Analytical Procedure for Factorial Experiments with Logistic and Gompertz Error Distributions

Abstract

Factorial experiments are widely used in agriculture and allied sciences. In the present study, 2×3^2 factorial experiments have been considered under the assumption that the error follows non-normal distribution. Under the assumption of normality and independence of observations, the normal equations obtained from the maximum likelihood function are linear and solvable. On the other hand, when the data do not follow the normal distribution, the equations obtained of MLE are not linear and so these equations are difficult to handle.

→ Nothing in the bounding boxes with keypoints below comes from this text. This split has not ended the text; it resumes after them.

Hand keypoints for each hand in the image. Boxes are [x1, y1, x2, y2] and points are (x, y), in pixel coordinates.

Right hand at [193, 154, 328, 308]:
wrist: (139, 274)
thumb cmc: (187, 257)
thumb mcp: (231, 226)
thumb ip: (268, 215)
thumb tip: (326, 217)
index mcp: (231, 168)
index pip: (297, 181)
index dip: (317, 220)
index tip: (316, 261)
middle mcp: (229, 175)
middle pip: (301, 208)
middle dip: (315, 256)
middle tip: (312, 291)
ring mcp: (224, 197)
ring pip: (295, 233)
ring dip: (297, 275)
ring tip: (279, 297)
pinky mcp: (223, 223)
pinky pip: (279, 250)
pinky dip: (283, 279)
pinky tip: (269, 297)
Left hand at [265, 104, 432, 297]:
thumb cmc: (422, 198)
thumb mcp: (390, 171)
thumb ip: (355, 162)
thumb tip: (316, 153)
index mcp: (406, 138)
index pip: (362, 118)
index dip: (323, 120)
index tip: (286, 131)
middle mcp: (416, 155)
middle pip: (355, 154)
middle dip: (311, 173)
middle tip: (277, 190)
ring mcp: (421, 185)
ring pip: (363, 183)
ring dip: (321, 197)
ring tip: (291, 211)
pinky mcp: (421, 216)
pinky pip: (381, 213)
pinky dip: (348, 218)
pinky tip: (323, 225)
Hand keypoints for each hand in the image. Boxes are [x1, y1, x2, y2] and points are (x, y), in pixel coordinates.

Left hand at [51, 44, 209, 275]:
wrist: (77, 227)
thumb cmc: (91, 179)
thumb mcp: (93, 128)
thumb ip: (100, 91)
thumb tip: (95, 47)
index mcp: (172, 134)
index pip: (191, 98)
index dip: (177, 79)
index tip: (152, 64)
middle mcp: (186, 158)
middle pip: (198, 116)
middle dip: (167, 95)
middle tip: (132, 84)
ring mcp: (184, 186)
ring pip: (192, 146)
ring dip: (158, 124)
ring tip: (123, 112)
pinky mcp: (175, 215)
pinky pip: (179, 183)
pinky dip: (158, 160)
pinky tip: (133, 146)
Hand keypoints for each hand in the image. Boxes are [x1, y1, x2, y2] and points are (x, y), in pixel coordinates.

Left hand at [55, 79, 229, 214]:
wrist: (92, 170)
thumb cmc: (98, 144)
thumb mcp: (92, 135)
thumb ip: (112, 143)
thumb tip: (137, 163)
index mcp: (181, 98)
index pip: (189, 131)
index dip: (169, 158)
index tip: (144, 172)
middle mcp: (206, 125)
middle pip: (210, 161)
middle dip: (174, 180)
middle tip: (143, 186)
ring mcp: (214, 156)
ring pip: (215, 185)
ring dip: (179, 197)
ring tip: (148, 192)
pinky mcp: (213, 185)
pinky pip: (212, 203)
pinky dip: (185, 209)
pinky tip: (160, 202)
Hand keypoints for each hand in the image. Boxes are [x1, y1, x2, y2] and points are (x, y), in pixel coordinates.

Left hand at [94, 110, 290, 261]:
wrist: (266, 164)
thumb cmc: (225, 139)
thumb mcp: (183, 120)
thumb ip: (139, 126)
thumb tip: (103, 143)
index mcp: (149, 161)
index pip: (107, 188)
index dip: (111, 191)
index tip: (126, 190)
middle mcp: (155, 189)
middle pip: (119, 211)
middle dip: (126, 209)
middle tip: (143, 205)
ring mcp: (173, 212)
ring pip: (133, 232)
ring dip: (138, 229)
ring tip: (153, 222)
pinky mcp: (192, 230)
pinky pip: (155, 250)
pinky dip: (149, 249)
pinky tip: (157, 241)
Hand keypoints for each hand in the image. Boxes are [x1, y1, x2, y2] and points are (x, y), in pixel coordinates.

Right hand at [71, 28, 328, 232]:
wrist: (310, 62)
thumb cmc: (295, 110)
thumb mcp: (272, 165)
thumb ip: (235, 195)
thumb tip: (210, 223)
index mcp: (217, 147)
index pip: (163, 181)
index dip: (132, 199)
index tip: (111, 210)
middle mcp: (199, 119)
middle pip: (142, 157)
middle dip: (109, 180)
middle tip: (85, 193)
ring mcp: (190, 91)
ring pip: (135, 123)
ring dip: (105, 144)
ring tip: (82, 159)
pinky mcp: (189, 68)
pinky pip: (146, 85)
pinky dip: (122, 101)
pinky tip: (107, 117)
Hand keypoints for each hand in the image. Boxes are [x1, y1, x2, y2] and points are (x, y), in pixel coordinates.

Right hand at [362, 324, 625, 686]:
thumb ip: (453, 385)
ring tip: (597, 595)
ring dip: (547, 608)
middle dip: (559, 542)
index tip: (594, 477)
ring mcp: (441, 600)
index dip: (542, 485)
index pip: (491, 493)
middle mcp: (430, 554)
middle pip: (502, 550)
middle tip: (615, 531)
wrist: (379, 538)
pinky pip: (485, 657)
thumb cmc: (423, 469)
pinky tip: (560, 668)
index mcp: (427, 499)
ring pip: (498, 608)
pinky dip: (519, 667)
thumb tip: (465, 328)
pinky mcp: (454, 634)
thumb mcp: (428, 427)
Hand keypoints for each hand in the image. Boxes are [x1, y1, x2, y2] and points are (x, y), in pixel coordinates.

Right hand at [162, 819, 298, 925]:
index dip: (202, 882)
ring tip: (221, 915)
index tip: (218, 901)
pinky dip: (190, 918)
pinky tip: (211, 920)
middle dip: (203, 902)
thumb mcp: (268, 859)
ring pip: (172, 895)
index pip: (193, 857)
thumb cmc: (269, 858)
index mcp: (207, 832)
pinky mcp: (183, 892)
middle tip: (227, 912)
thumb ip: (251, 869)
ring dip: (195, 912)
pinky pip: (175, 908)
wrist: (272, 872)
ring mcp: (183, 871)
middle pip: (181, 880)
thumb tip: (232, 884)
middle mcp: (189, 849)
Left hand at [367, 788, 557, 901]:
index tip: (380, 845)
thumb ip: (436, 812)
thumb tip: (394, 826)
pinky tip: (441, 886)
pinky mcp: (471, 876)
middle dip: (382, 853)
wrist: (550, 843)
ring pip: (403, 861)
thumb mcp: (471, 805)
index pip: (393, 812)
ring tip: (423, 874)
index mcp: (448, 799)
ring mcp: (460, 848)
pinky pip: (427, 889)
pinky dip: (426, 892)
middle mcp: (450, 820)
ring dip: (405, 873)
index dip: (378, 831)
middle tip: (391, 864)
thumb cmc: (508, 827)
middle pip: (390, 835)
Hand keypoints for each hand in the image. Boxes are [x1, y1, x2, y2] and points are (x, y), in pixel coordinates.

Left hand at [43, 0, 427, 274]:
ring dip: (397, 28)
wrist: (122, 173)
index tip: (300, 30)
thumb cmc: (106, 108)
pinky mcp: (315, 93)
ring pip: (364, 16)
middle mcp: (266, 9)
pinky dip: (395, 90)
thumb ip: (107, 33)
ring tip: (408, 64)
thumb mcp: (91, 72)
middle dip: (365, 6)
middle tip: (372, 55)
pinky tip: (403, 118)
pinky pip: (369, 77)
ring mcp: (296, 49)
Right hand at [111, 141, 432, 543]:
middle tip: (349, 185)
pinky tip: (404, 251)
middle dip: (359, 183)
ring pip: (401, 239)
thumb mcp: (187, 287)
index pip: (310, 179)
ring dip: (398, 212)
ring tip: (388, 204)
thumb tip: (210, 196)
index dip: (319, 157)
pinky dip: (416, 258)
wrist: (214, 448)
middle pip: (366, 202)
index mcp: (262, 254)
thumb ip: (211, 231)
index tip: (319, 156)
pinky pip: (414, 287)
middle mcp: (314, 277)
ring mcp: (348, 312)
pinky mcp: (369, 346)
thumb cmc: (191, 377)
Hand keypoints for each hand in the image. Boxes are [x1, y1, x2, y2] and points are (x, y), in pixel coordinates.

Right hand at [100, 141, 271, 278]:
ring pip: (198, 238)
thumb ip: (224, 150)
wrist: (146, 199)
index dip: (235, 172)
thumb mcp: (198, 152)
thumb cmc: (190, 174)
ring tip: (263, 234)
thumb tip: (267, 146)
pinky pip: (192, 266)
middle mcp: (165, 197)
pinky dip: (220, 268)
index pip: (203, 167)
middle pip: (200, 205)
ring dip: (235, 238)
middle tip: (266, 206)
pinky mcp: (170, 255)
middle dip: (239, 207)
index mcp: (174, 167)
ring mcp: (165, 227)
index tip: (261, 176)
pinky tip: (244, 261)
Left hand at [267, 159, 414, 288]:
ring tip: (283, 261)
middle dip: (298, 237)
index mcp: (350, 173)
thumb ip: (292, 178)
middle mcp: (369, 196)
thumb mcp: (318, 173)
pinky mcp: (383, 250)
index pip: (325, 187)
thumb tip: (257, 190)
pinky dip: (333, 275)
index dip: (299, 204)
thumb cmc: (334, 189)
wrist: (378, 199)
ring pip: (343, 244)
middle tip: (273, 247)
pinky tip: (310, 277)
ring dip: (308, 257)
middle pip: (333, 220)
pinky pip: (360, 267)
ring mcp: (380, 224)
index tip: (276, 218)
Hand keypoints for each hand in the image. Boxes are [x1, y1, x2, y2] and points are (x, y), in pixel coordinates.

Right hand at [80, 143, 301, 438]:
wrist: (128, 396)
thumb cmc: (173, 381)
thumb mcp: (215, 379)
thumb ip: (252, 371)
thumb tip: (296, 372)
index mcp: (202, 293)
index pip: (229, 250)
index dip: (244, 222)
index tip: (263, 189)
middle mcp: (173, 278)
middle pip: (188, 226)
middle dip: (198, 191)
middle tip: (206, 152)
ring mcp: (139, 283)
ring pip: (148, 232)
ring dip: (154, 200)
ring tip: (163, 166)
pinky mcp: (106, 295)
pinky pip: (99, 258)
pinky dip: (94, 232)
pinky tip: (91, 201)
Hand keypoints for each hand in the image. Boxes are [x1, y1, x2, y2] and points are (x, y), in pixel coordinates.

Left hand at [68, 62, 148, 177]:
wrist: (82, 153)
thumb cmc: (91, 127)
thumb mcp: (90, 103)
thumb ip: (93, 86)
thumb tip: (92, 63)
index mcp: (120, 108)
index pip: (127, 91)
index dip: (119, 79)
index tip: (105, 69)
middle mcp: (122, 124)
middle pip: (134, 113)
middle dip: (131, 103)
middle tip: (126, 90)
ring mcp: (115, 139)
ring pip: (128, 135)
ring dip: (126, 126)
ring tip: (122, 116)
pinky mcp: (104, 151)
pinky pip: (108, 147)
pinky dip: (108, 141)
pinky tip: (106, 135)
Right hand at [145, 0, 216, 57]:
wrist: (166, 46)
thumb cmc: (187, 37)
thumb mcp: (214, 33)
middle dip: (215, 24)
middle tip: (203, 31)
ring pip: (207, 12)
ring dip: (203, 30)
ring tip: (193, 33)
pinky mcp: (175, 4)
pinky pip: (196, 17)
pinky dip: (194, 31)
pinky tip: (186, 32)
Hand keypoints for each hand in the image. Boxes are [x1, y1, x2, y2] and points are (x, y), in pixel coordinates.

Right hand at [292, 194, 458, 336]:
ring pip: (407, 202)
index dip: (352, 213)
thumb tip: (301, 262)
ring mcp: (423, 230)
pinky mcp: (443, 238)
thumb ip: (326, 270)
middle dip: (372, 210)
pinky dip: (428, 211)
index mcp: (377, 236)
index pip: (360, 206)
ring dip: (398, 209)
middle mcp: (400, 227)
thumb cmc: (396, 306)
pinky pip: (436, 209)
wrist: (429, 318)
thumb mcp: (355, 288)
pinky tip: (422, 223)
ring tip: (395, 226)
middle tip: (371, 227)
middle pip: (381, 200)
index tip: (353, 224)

The present study focuses on the development of an analytical procedure for the factorial experiments in order to tackle the situations where error term violates normality assumptions. Here, factorial experiments have been considered where error follows non-normal distribution. Two non-normal distributions have been considered from which one is generalized logistic distribution and another is Gompertz distribution. The theory of modified maximum likelihood estimation has been applied and efficient estimators have been developed. New modified maximum likelihood estimates have been developed and the estimates of parameters are obtained for both the situations of non-normality. The developed procedure is applied in the analysis of 2×32 factorial experiments in which error follows the generalized logistic and Gompertz error distributions. Data have been generated for the simulation studies for which error follows generalized logistic distribution. Three data sets have been generated for parameter values (θ =0.5, 1 and 2) in 2×32 factorial set up where the data are positively skewed, symmetric and negatively skewed respectively. In the same way, two data sets have been generated with the parameter values (η =1 and 2) where error follows Gompertz distribution. These data sets are analyzed through developed procedure. SAS codes have been developed for analysis of the data sets generated through 2×32 factorial experiments where error follows logistic and Gompertz distributions. The output for the data sets of all mentioned five parameter values i.e. θ =0.5, 1, 2 and η =1, 2 are given in table 4.4, 4.5, 4.6, 4.10 and 4.11 of Chapter 4 where the sum of squares and F* statistics have been given. The probability P (F*>F0.05) (v1, v18) is calculated empirically for the developed F* statistics. Further, the size of the test is computed with 5000 Monte Carlo runs using re-sampling technique.

This present investigation would help scientists, research scholars and students under NARES dealing with factorial experiments where error follows generalized logistic distribution and Gompertz distribution. For easy accessibility by the users, the SAS codes have been developed which provide a readymade solution.